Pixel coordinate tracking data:
- Opening Delimiter -
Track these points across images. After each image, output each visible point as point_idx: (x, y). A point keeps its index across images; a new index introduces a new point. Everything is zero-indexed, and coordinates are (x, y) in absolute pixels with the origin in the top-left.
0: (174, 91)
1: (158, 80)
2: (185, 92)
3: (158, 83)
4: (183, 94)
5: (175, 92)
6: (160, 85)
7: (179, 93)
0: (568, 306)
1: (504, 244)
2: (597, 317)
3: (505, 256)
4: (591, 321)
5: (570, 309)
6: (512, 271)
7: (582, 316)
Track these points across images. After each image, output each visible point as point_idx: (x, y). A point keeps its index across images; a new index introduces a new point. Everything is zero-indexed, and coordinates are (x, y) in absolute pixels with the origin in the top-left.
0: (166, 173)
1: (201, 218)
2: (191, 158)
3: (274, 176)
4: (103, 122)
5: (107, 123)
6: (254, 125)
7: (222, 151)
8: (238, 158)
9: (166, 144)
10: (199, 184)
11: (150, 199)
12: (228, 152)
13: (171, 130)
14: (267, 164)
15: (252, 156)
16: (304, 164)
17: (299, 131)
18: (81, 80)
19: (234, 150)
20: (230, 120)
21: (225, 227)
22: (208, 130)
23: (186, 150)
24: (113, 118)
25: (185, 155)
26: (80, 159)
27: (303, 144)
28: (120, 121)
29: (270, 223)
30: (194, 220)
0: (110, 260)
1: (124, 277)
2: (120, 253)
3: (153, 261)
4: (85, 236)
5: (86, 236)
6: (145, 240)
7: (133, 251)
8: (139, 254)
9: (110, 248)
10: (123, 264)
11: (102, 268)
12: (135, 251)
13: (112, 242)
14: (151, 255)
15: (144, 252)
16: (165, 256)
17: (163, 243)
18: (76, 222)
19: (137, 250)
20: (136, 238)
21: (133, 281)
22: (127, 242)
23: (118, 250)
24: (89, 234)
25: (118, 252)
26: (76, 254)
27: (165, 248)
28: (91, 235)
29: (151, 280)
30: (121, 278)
- Closing Delimiter -
- Opening Delimiter -
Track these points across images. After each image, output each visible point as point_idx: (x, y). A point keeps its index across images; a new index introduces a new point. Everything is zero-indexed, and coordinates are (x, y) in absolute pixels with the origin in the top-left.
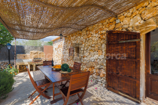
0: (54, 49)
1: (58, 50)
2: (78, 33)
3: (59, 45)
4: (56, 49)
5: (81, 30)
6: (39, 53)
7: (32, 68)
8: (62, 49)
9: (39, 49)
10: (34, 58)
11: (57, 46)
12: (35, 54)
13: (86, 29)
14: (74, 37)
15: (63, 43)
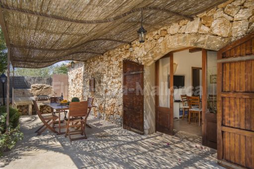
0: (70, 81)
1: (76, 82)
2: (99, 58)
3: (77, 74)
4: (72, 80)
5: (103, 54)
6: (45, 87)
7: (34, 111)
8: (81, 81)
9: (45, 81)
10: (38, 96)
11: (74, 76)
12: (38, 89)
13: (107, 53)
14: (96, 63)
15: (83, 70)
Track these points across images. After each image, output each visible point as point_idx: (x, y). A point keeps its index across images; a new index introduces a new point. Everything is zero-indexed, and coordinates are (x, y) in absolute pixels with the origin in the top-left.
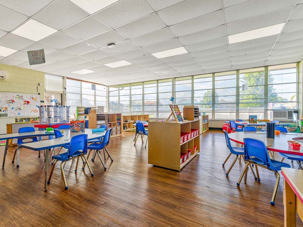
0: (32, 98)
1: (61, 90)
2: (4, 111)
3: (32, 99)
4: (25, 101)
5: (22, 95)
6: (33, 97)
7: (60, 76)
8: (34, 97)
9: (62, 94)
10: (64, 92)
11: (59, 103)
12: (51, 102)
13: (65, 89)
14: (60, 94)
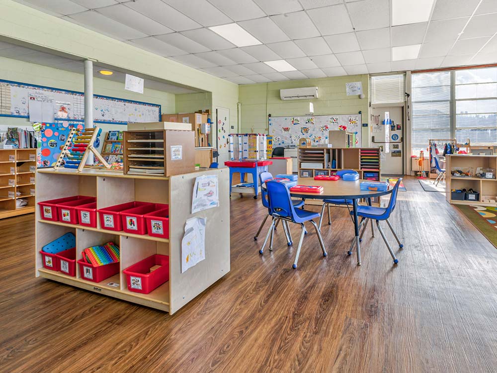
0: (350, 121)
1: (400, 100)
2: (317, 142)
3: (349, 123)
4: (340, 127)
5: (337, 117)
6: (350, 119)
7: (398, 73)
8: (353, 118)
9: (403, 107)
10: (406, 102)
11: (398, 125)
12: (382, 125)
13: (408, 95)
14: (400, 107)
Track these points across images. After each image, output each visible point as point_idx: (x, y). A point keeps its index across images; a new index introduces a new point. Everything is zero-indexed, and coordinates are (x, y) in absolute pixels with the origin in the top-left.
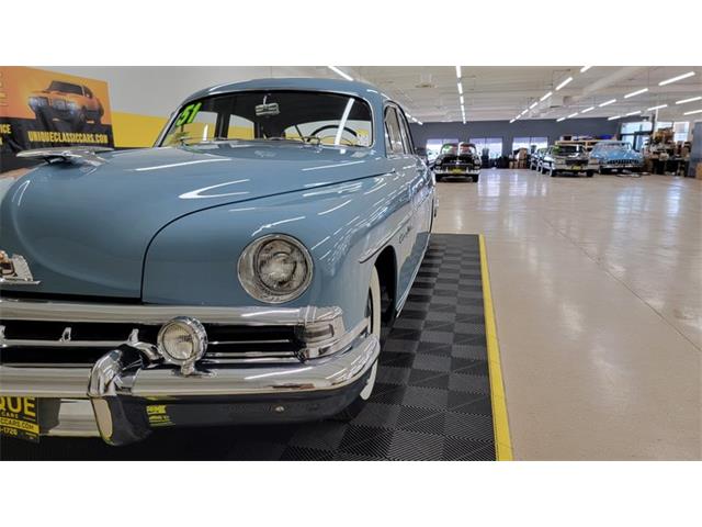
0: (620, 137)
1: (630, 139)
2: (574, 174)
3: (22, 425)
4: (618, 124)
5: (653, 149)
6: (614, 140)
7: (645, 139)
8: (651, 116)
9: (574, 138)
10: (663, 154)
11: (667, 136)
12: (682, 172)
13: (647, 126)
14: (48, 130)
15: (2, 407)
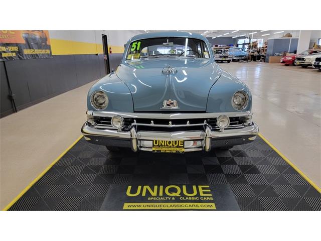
- Closing Delimiter -
→ **REQUIRED ACTION**
Transcribe the lines above between the line holding "3: (274, 176)" and the line holding "23: (186, 150)", inclusive, exactly as they stand and with nothing added.

→ **WRITTEN REPLY**
3: (274, 176)
4: (103, 122)
5: (107, 123)
6: (254, 125)
7: (222, 151)
8: (238, 158)
9: (166, 144)
10: (199, 184)
11: (150, 199)
12: (228, 152)
13: (171, 130)
14: (267, 164)
15: (252, 156)
16: (304, 164)
17: (299, 131)
18: (81, 80)
19: (234, 150)
20: (230, 120)
21: (225, 227)
22: (208, 130)
23: (186, 150)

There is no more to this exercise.